In extreme cases, it can be easy to self-harm. The psychological discomfort and pain become so extreme that the only way to “make it stop” is to cut, or to hit or to tear. It replaces an emotional pain with a sharp physical pain.
It is temptation to take away the pain by taking control ourselves. “In the wilderness of loneliness we are terribly vulnerable. What we want is OUT, and sometimes there appear to be some easy ways to get there” as Elisabeth Elliot says in The Path of Loneliness. Elliot looks at the temptation of Jesus in the desert. “The price of Satan’s offers, on the face of it, was cheap” – as they do to us. Jesus was at his most needful. Hungry. Thirsty. Alone. Satan offers him a way out. He does not take it.
The suffering was necessary – not for suffering for its own sake, but for working through in a time of suffering without turning to something that would be unhealthy, dangerous and ultimately turning away from God.
As we seek to self-manage or self-medicate – as completely understandable as that is – what we are also doing is wresting control from God’s hands. Sometimes we just need to do the hard work in the suffering. We need to manage it, as one would manage chronic bouts of illness, but resist the temptation to take a shortcut out of the wilderness.
It is hard, terribly hard, but we keep going. We pray. We read. We create space for God to keep working in us. We lean on Christian brothers and sisters. That doesn’t take the pain and the loneliness away. But it helps us manage as we keep walking through our wilderness.
For me, 90% of the time I am fine, and I have preventative measures in place for when bad spells hit – I have an active church life, I invest in my friendships, I have a dog, I have hobbies. And when the 10% hits, I keep on trucking with a healthy diet and good sleep.

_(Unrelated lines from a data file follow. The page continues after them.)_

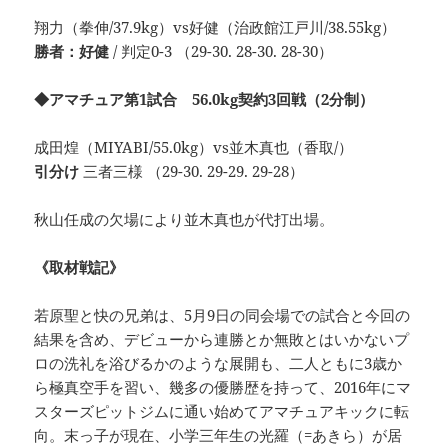
翔力（拳伸/37.9kg）vs好健（治政館江戸川/38.55kg）
勝者：好健
/ 判定0-3 （29-30. 28-30. 28-30）
◆アマチュア第1試合 56.0kg契約3回戦（2分制）
成田煌（MIYABI/55.0kg）vs並木真也（香取/）
引分け
三者三様 （29-30. 29-29. 29-28）
秋山任成の欠場により並木真也が代打出場。
《取材戦記》
若原聖と快の兄弟は、5月9日の同会場での試合と今回の
結果を含め、デビューから連勝とか無敗とはいかないプ
ロの洗礼を浴びるかのような展開も、二人ともに3歳か
ら極真空手を習い、幾多の優勝歴を持って、2016年にマ
スターズピットジムに通い始めてアマチュアキックに転
向。末っ子が現在、小学三年生の光羅（=あきら）が居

None of these things take the pain away. But I know I have to just keep walking through the suffering until the the suffering is done.

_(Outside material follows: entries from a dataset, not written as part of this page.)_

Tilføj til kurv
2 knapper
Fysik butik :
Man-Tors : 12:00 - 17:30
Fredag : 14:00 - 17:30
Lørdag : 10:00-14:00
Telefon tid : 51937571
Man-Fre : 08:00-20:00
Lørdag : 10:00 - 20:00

The key for me is Daniel 3:17-18 and 24-25:
“If we are thrown into the blazing furnace, the God we serve is able to deliver us from it, and he will deliver us from Your Majesty’s hand. But even if he does not, we want you to know, Your Majesty, that we will not serve your gods or worship the image of gold you have set up.”
“Then King Nebuchadnezzar leaped to his feet in amazement and asked his advisers, “Weren’t there three men that we tied up and threw into the fire?” They replied, “Certainly, Your Majesty.” He said, “Look! I see four men walking around in the fire, unbound and unharmed, and the fourth looks like a son of the gods.”

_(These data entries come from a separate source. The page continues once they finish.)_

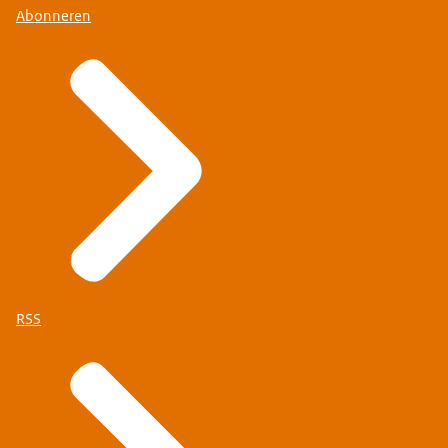
Abonneren
RSS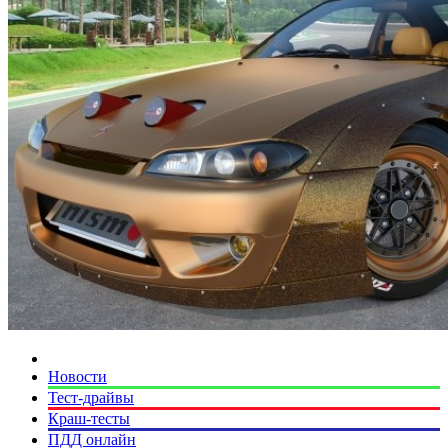
Новости
Тест-драйвы
Краш-тесты
ПДД онлайн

When we feel physical and emotional pain, the first thing is to acknowledge that we are in the fire. Second, we could turn to other gods to get us out of the fire. We could succumb to satan’s cheap temptations to ease the pain. We must resist. Third, even though we are in the fire, even though we are in the pain, God is with us. That doesn’t stop the pain from happening, but it means we are not alone even though we might feel it. He is the one who will keep walking with us in the midst of despair until we come out of the other side.
This is where faith works its hardest. It is also where God is working hardest for us. He placed people around us to help, he gave us words to express ourselves to him. He gave us the Bible to meet him where he communicates with his people. Jesus is our salvation and treasure and Lord. He has felt and experienced everything that we are feeling. He suffered. That is how we have the assurance that when we feel the emotional and physical pain of loneliness, that Jesus gets it, and has the most tender compassion on us.
God gave us the means to know him and love him and lean on him. Sometimes there is nothing to be done except to feel the feelings until they pass. We must sit in the pain and discomfort. We must live through the unpleasantness and distress, knowing that it is painful but sadly necessary, to get to the other side. But God did not leave us defenceless, or alone.